本来であれば、お湯に入る前にきちんと身体をきれいにして、「お湯よ、ありがとう」という気持ちで入らないといけないと思っているのに、私から見れば現代のイタリア人は、まったくもってお風呂をリスペクトしてないんですよ。うちは私の部屋の隣に設置した浴室付きのお風呂と、シャワーだけのお風呂の2つがあるのですが、夫は最近お湯に浸かる良さがわかってきたようで、わざわざこちらの浴室に入るようになりました。お風呂あがりに「今日も良かったわ〜、生き返った」と感想を言って戻っていきます(笑。

以前こんなことがありました。イタリア人のおばちゃんたち11人と来日し、金沢の温泉旅館に連れていったんです。最初は「温泉に入ったことがないから怖い」なんて言っていたのですが、いざ入ってみると「意外にいいものね〜」と大はしゃぎで写真まで撮っていました。じつは漢字が読めない彼女たちは、間違えて男湯に入っていたのですが・・・(笑。やはり、古代ローマ人としてのDNAの片隅が呼び覚まされるのかもしれませんね。

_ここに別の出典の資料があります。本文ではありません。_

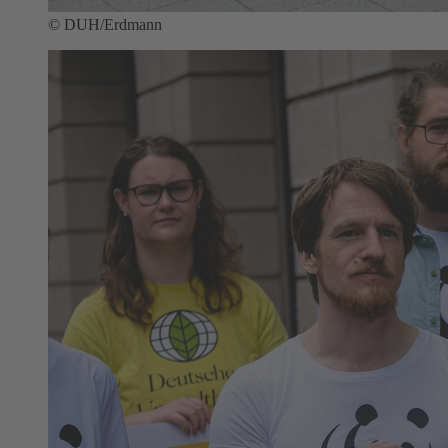
© DUH/Erdmann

『テルマエ・ロマエ』や『スティーブ・ジョブズ』もそうですが、私はすべてを空想で描くのではなく、史実に紐づかせて描くことが多いんです。スティーブ・ジョブズは相当変わった人ですが、「自分という人間をもっと深く知ってくれ!」と託されているような気持ち。暴君といわれた皇帝ネロに関しても、「本当の自分を描いてくれ」と言われているような気がしてしまうんです。私のことを巫女体質的漫画家と呼ぶ人もいますが、そうかもなと思います。
それでも人間はあまり好きではありませんね。動物や昆虫のほうが好きですし、自分を客観的に見ても「ダメだこりゃ」と思いますよ。それでも人を描くことに惹かれてしまうのは不思議ですね。

漫画以外の仕事でもおもしろそうだと思ったら、すぐに引き請けてしまい、時間に追われてばかりです。締め切りのない仕事をしてみたいものですが、ルネサンス時代の画家だって、みんな締め切りがあったんです。1日でも遅れたら高額なペナルティを支払わされたので、みんな必死で厳守していたそうです。あの時代は、画家というよりは受注請負の職人さん。自由気ままな芸術家なんてずっと後にしか出てきません。でも締め切りに追われて苦戦しているからこそ素晴らしい作品が誕生したりもする。おおらかに描けば名作ができると一概には言えません。とくにエンターテイメントに関してはそうだと思います。だから私もルネサンス期の職人と同じだなと思いながら日々漫画を描いています。